RCM2000 prgram for RCM6700 module

Hello Forum,
I am something of a newbie when it comes to programming in Dynamic C. I have downloaded a simple program that worked well for the RCM2000. I am now using a RCM6700 module and would like to know whether I can use it to compile and run the same program. I have compiled it already and recieved no error messages. However, I would like to know if it will work the same way on the RCM6700 module as it did with the RCM2000 one.
The program is below. If anyone has the time to look over it, I would be very grateful.

Regards,
Ricardo

#define THRESHOLD 10
main()
{
static int j, d;

#asm
ld a,0x51
ioi ld (WDTTR),a
ld a,0x54
ioi ld (WDTTR),a
#endasm

#nodebug
WrPortI(SPCR, &SPCRShadow, 0x84);
WrPortI(PEFR, &PEFRShadow, 0x00);
WrPortI(PEDDR, &PEDDRShadow, 0x00);
BitWrPortI(PADR, &PADRShadow, 1, 1); // Preset the gate output high
while(1) {
while(1) {
/* Bring PA0 low, then high again, leaving PA1 high.
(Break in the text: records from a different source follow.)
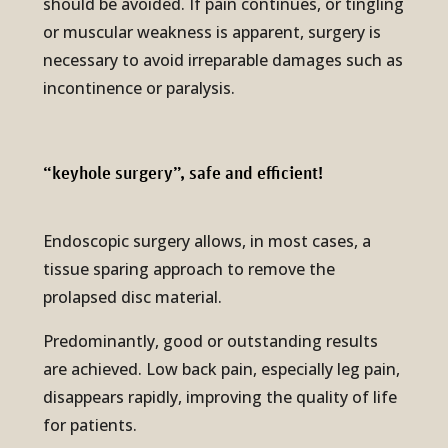
should be avoided. If pain continues, or tingling
or muscular weakness is apparent, surgery is
necessary to avoid irreparable damages such as
incontinence or paralysis.
“keyhole sur­gery”, safe and effi­cient!
Endoscopic surgery allows, in most cases, a
tissue sparing approach to remove the
prolapsed disc material.
Predominantly, good or outstanding results
are achieved. Low back pain, especially leg pain,
disappears rapidly, improving the quality of life
for patients.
Making this inline assembly reduces the
time this takes from 15 us to 1 us. /
#asm
ld a, 0x03
ioi ld (PADR), a
ld (PADRShadow), a
ld a, 0x02
ioi ld (PADR), a
ld (PADRShadow), a
nop
nop
nop
nop
nop
nop
#endasm
d = RdPortI(PEDR);
j = 0; // delay
if(d > THRESHOLD) {
break;
}
}
/
If the count goes over the threshold for two consecutive cycles, then trip the gate.
For speed, the second test is inlined instead of being made into some sort of loop with a
variable check. */
#asm
ld a, 0x03
ioi ld (PADR), a
ld (PADRShadow), a
ld a, 0x02
ioi ld (PADR), a
ld (PADRShadow), a
nop
nop
nop
nop
nop
nop
#endasm
d = RdPortI(PEDR);
j = 0;
if(d > THRESHOLD) {
//BitWrPortI(PADR, &PADRShadow, 0, 1); // Set the gate output low
#asm
xor a, a
ioi ld (PADR), a
ld (PADRShadow), a
#endasm

		while(1) { /* check to see if the reset switch has been pressed */
			d = RdPortI(PBDR);
			if(!(d & 0x04)) {
				BitWrPortI(PADR, &PADRShadow, 1, 1);
				break;
			}
		}
	}
}

}

Hello,

You will need to make a comparison of the registers and general IO of the RCM2000 vs. the RCM6700 and make sure that they are comparable.